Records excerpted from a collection
# # #
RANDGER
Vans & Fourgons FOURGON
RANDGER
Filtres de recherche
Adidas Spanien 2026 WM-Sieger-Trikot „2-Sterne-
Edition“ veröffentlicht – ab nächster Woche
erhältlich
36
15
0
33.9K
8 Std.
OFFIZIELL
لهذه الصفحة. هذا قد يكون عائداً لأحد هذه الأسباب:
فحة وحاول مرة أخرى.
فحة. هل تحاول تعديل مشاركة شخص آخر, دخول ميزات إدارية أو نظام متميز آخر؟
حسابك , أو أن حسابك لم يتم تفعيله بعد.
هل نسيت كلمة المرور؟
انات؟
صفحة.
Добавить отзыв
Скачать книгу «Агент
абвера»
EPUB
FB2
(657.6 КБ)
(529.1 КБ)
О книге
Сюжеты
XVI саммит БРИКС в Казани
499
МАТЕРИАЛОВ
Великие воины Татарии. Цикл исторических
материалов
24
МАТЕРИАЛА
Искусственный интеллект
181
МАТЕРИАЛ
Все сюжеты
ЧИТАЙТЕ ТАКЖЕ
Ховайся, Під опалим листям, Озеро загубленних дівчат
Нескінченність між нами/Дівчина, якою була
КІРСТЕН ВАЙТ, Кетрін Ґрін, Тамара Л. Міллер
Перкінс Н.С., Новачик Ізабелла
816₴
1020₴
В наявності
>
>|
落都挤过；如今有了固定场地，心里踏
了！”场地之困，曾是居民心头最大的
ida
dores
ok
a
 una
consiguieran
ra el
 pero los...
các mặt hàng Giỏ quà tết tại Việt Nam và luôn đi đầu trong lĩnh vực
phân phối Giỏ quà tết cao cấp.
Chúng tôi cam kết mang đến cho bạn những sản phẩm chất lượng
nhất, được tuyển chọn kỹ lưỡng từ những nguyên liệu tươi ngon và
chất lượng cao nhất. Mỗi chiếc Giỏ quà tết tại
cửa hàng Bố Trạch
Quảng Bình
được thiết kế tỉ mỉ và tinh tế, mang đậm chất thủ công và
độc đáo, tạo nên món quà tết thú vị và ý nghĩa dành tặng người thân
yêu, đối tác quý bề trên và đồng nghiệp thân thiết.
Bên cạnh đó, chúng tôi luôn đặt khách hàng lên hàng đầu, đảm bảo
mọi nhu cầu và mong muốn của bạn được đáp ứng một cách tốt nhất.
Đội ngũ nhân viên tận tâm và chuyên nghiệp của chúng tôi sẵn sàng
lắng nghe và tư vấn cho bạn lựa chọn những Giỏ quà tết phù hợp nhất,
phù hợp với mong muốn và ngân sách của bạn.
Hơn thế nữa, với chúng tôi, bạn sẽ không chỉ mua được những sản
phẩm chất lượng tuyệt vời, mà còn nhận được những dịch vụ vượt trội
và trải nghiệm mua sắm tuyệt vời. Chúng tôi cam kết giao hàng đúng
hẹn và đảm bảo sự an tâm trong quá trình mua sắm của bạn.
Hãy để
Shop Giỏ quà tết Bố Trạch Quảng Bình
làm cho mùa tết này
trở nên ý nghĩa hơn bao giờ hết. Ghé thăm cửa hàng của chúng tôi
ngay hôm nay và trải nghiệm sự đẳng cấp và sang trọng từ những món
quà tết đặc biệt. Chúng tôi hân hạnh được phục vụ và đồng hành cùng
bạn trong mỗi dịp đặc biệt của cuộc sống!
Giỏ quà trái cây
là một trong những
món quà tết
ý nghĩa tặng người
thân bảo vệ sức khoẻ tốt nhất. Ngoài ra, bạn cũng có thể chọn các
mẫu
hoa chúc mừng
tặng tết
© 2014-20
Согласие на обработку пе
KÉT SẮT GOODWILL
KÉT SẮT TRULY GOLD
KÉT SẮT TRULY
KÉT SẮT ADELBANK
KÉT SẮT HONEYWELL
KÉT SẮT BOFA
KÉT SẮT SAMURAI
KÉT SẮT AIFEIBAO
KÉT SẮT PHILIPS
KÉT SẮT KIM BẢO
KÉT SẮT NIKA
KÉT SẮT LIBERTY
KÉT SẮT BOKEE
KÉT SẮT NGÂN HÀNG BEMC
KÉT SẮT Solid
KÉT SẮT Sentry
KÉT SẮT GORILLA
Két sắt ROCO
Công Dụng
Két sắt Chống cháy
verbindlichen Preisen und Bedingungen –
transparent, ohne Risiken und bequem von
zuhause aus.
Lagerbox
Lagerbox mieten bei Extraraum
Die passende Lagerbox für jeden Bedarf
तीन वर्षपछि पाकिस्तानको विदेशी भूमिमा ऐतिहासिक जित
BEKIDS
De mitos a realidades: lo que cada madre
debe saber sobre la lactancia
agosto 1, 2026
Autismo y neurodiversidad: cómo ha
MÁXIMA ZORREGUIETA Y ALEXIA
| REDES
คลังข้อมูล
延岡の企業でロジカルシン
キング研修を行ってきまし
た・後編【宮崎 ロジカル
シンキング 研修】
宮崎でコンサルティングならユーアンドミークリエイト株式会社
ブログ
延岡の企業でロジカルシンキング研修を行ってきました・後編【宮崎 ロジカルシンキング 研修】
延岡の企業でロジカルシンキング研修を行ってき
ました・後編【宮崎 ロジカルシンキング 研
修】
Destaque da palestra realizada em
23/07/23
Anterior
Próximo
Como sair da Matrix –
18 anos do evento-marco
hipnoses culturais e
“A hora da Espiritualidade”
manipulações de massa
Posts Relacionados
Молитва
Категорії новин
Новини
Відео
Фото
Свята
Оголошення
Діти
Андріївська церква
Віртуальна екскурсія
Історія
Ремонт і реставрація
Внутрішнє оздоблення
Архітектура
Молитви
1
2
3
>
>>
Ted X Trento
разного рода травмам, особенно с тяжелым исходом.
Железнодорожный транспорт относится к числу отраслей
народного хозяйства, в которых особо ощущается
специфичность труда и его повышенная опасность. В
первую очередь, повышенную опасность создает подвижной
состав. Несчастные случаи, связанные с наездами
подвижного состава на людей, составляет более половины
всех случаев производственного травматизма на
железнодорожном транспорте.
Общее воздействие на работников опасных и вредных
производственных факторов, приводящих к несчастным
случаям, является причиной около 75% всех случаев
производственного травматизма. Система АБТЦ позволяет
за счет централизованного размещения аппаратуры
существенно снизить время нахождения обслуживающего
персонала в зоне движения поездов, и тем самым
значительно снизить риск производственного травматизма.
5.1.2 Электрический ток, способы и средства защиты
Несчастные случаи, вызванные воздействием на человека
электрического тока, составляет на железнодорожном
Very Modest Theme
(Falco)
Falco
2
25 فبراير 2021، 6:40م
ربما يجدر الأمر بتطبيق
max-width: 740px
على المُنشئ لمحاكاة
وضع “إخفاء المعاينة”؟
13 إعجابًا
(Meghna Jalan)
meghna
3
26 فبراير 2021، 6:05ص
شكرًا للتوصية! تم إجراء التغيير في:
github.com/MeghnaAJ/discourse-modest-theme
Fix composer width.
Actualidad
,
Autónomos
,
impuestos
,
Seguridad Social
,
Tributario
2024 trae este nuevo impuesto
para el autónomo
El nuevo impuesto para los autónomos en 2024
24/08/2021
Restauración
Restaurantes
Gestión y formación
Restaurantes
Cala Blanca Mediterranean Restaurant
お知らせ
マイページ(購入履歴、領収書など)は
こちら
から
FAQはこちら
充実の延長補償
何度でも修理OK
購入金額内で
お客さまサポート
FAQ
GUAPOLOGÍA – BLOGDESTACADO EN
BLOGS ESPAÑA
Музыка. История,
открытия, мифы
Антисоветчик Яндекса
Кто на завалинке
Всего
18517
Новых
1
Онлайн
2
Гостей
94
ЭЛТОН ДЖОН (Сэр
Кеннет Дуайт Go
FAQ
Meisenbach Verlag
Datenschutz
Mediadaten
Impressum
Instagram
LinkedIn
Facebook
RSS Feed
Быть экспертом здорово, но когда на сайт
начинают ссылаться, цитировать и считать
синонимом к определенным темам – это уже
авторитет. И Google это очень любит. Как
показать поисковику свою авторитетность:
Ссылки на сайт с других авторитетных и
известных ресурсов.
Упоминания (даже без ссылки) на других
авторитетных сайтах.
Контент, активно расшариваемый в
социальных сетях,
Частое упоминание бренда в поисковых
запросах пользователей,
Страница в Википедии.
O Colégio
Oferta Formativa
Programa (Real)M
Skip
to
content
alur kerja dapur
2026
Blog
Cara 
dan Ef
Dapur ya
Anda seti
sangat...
# # #
» **Work to be completed**
Respond with the exact lines running from the one that contains "железнодорожном транспорте." through the last line of the data above, and no other lines.

» **Solution to the problem**
железнодорожном транспорте.
Общее воздействие на работников опасных и вредных
производственных факторов, приводящих к несчастным
случаям, является причиной около 75% всех случаев
производственного травматизма. Система АБТЦ позволяет
за счет централизованного размещения аппаратуры
существенно снизить время нахождения обслуживающего
персонала в зоне движения поездов, и тем самым
значительно снизить риск производственного травматизма.
5.1.2 Электрический ток, способы и средства защиты
Несчастные случаи, вызванные воздействием на человека
электрического тока, составляет на железнодорожном
Very Modest Theme
(Falco)
Falco
2
25 فبراير 2021، 6:40م
ربما يجدر الأمر بتطبيق
max-width: 740px
على المُنشئ لمحاكاة
وضع “إخفاء المعاينة”؟
13 إعجابًا
(Meghna Jalan)
meghna
3
26 فبراير 2021، 6:05ص
شكرًا للتوصية! تم إجراء التغيير في:
github.com/MeghnaAJ/discourse-modest-theme
Fix composer width.
Actualidad
,
Autónomos
,
impuestos
,
Seguridad Social
,
Tributario
2024 trae este nuevo impuesto
para el autónomo
El nuevo impuesto para los autónomos en 2024
24/08/2021
Restauración
Restaurantes
Gestión y formación
Restaurantes
Cala Blanca Mediterranean Restaurant
お知らせ
マイページ(購入履歴、領収書など)は
こちら
から
FAQはこちら
充実の延長補償
何度でも修理OK
購入金額内で
お客さまサポート
FAQ
GUAPOLOGÍA – BLOGDESTACADO EN
BLOGS ESPAÑA
Музыка. История,
открытия, мифы
Антисоветчик Яндекса
Кто на завалинке
Всего
18517
Новых
1
Онлайн
2
Гостей
94
ЭЛТОН ДЖОН (Сэр
Кеннет Дуайт Go
FAQ
Meisenbach Verlag
Datenschutz
Mediadaten
Impressum
Instagram
LinkedIn
Facebook
RSS Feed
Быть экспертом здорово, но когда на сайт
начинают ссылаться, цитировать и считать
синонимом к определенным темам – это уже
авторитет. И Google это очень любит. Как
показать поисковику свою авторитетность:
Ссылки на сайт с других авторитетных и
известных ресурсов.
Упоминания (даже без ссылки) на других
авторитетных сайтах.
Контент, активно расшариваемый в
социальных сетях,
Частое упоминание бренда в поисковых
запросах пользователей,
Страница в Википедии.
O Colégio
Oferta Formativa
Programa (Real)M
Skip
to
content
alur kerja dapur
2026
Blog
Cara 
dan Ef
Dapur ya
Anda seti
sangat...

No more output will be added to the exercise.